[[ SUPPLIED INFORMATION open ]]

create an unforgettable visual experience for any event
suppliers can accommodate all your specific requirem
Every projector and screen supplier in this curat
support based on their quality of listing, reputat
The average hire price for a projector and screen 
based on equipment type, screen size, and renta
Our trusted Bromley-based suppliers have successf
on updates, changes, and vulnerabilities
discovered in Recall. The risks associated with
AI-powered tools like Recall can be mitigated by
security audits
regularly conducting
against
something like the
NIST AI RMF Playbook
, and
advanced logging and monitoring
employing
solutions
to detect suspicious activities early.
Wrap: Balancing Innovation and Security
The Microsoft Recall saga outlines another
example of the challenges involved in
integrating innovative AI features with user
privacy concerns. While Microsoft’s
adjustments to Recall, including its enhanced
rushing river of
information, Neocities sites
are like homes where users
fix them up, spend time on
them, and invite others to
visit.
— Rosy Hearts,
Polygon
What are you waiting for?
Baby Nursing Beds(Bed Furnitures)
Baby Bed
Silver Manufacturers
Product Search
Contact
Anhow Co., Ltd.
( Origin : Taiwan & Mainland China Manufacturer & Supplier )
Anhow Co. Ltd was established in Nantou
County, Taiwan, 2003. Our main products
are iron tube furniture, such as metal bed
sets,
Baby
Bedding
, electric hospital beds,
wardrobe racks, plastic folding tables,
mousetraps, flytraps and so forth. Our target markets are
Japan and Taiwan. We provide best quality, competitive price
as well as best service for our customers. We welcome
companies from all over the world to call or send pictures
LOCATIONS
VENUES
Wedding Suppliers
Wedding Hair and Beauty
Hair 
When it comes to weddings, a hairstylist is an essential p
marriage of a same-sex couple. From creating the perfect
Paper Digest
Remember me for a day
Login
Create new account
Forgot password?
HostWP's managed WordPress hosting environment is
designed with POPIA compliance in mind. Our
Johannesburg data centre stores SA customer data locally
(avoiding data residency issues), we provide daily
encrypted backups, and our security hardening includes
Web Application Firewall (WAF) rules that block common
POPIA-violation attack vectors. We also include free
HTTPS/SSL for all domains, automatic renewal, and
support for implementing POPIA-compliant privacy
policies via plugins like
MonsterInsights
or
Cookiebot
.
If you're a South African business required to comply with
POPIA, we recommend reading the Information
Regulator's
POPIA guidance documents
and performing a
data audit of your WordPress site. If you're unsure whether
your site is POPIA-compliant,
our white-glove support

[[ SUPPLIED INFORMATION closed ]]

> **WHAT TO PRODUCE**
Go through the data above and find the lines with the word "Microsoft". Copy each of those lines.

> **ANSWER BOX**
The Microsoft Recall saga outlines another
privacy concerns. While Microsoft’s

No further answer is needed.